Die Tränen der Hinterbliebenen sind noch nicht getrocknet, da klingeln die Kassen der Waffenhändler in Florida bereits wieder. Weniger als eine Autostunde von der Marjory Stoneman Douglas High School entfernt, öffnete am Samstag die große South Florida Gun Show ihre Tore. Rund 140 Verkäufer bieten dort Waffen feil, deren Besitz den US-Bürgern in ihrer Verfassung garantiert wird. Darunter finden sich auch halb automatische Gewehre des Typs AR-15 – jene Waffe, mit der Nikolas C. in seiner ehemaligen Schule vor wenigen Tagen 17 Menschen erschossen und 15 weitere verletzt hat. Der 19-Jährige hat die Waffe legal erstanden. Gewehre bekommt man in Florida ab 18, Pistolen ab 21 Jahren.

Toleranz "für alle Meinungen"

Trotz Protesten kam für die Veranstalter eine Absage oder ein Verschieben der Messe nicht infrage. „Kriminelle Elemente“ würden ohnehin immer an Waffen gelangen, sagt Organisator Jorge Fernandez. Von Kritikern fordert er Toleranz „für alle Meinungen“. Unterstützung erhalten die Händler vor allem von republikanischen Politikern. Auch von Floridas Senator Marco Rubio, der sagt, strengere Gesetze hätten keine der vielen Schießereien in der Vergangenheit verhindern können. Dass Politiker, die derartige Aussagen tätigen, oft viel Geld von der Waffenlobby für ihre Wahlkämpfe erhalten, ist kein Geheimnis. Rubio erhielt offiziell umgerechnet mehr als 70.000 Euro von der Waffenvereinigung National Rifle Association für sein Antreten im Präsidentschaftswahlkampf 2016. Insgesamt soll er bereits mehrere Millionen Dollar bekommen haben.
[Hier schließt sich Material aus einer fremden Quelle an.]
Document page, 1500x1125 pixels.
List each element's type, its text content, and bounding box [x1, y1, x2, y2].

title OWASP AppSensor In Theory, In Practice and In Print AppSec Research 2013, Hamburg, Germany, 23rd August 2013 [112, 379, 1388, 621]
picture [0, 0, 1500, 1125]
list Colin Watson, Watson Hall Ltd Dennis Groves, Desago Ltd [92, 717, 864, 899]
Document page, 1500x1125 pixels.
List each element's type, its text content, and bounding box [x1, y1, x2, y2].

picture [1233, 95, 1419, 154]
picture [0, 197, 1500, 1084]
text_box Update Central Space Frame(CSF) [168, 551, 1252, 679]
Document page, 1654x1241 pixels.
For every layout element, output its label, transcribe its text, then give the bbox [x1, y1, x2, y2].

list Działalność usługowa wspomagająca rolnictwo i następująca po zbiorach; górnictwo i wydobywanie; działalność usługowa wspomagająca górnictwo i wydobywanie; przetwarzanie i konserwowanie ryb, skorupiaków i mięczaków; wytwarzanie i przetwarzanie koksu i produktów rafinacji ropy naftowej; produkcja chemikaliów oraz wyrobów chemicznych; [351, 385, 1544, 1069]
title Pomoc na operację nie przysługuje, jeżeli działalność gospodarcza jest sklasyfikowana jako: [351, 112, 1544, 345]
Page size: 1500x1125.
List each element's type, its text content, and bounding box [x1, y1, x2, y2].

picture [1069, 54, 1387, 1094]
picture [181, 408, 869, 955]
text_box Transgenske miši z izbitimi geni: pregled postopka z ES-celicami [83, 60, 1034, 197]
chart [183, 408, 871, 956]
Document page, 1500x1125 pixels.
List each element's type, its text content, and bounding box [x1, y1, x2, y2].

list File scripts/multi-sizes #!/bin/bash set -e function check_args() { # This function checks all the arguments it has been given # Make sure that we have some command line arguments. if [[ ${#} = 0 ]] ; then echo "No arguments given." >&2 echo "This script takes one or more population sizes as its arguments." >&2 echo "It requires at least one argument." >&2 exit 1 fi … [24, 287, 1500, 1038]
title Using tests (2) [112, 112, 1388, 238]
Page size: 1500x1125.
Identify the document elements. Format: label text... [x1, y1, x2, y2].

Häufig sind es dieselben Volksvertreter, die nun wieder sagen, es sei pietätlos, so kurz nach einem so tragischen Vorfall über Gesetzestexte zu sprechen.

Eve Silverbach richtet ihren Stand für die Besucher der South Florida Gun Show her: Sie bietet spezielle Handtaschen für Handfeuerwaffen an
Eve Silverbach richtet ihren Stand für die Besucher der South Florida Gun Show her: Sie bietet spezielle Handtaschen für Handfeuerwaffen an © APA/AFP/MICHELE EVE SANDBERG

In schlechtem Licht erscheint dieser Tage nicht nur das FBI, das bereits Versäumnisse in der Causa einräumte, auch die lokale Polizeibehörde habe versagt, berichtet CNN. Auch hier seien die „Gewaltausbrüche“ des Schützen seit Jahren bekannt gewesen. Seine Mutter habe wiederholt die Polizei gerufen und gebeten, ihr im Umgang mit den „Gewaltausbrüchen, Drohungen und dem selbstzerstörerischen Verhalten“ ihres Sohnes zu helfen. Auch ein Video von C. auf Youtube sei bekannt gewesen. Darin kündigte dieser an: „Ich werde ein professioneller Schulschütze.“

Die Show muss weitergehen

Präsident Donald Trump, der Überlebende im Spital besuchte, kündigte Maßnahmen an, damit Schüler künftig sicherer wären: „Darauf können Sie zählen.“ Bis dahin muss die Show weitergehen. Bei der Florida Gun Show zahlen Kinder unter 12 übrigens keinen Eintritt.

Forderung nach strikteren Waffengesetzen

Am Samstag sind in Florida hunderte Schüler auf die Straße gegangen, um für schärfere Waffengesetze zu demonstrieren. An der Kundgebung in Fort Lauderdale nahmen auch zahlreiche Überlebende des Blutbades teil. Lehrer und Vertreter mehrerer Gemeinden schlossen sich an.

Proteste in Fort Lauderdale
Proteste in Fort Lauderdale © APA/AFP/RHONA WISE

In leidenschaftlichen Reden brachten junge Leute neben ihrer Trauer um Schulkameraden tiefen Zorn darüber zum Ausdruck, dass sich trotz einer nicht abreißenden Serie von Bluttaten an Schulen und anderen Einrichtungen nichts an den laschen Waffengesetzen in den USA geändert habe. Seit den tödlichen Schüssen an der Marjorie Stoneman Douglas High School haben Schüler der Einrichtung in den sozialen Medien, in Fernsehauftritten und auf der Straße lautstark Konsequenzen gefordert - und Politiker angeprangert, die von der mächtigen Waffenlobby-Organisation NRA Wahlkampfgelder angenommen haben. "Schande über euch!", rief eine Schülerin bei der Kundgebung am Samstag, während sie sich die Tränen aus den Augen wischte. "Genug ist genug!"